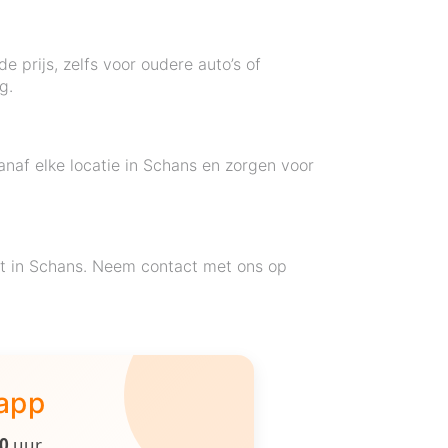
 prijs, zelfs voor oudere auto’s of
g.
anaf elke locatie in Schans en zorgen voor
nt in Schans. Neem contact met ons op
 app
00
uur.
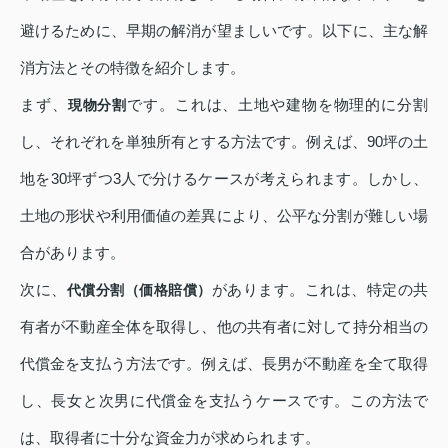
避けるために、早期の解消が望ましいです。以下に、主な解
消方法とその特徴を紹介します。
まず、
です。これは、土地や建物を物理的に分割
現物分割
し、それぞれを単独所有とする方法です。例えば、90坪の土
地を30坪ずつ3人で分けるケースが考えられます。しかし、
土地の形状や利用価値の差異により、公平な分割が難しい場
合があります。
次に、
があります。これは、特定の共
代償分割（価格賠償）
有者が不動産全体を取得し、他の共有者に対して持分相当の
代償金を支払う方法です。例えば、長男が不動産を全て取得
し、長女と次男に代償金を支払うケースです。この方法で
は、取得者に十分な資金力が求められます。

::::

Problem details
Reproduce the lines above word for word, leaving out the pictures.

Problem solution
 prijs, zelfs voor oudere auto’s of
g.
anaf elke locatie in Schans en zorgen voor
nt in Schans. Neem contact met ons op
 app
00
uur.
避けるために、早期の解消が望ましいです。以下に、主な解
消方法とその特徴を紹介します。
まず、
です。これは、土地や建物を物理的に分割
現物分割
し、それぞれを単独所有とする方法です。例えば、90坪の土
地を30坪ずつ3人で分けるケースが考えられます。しかし、
土地の形状や利用価値の差異により、公平な分割が難しい場
合があります。
次に、
があります。これは、特定の共
代償分割（価格賠償）
有者が不動産全体を取得し、他の共有者に対して持分相当の
代償金を支払う方法です。例えば、長男が不動産を全て取得
し、長女と次男に代償金を支払うケースです。この方法で
は、取得者に十分な資金力が求められます。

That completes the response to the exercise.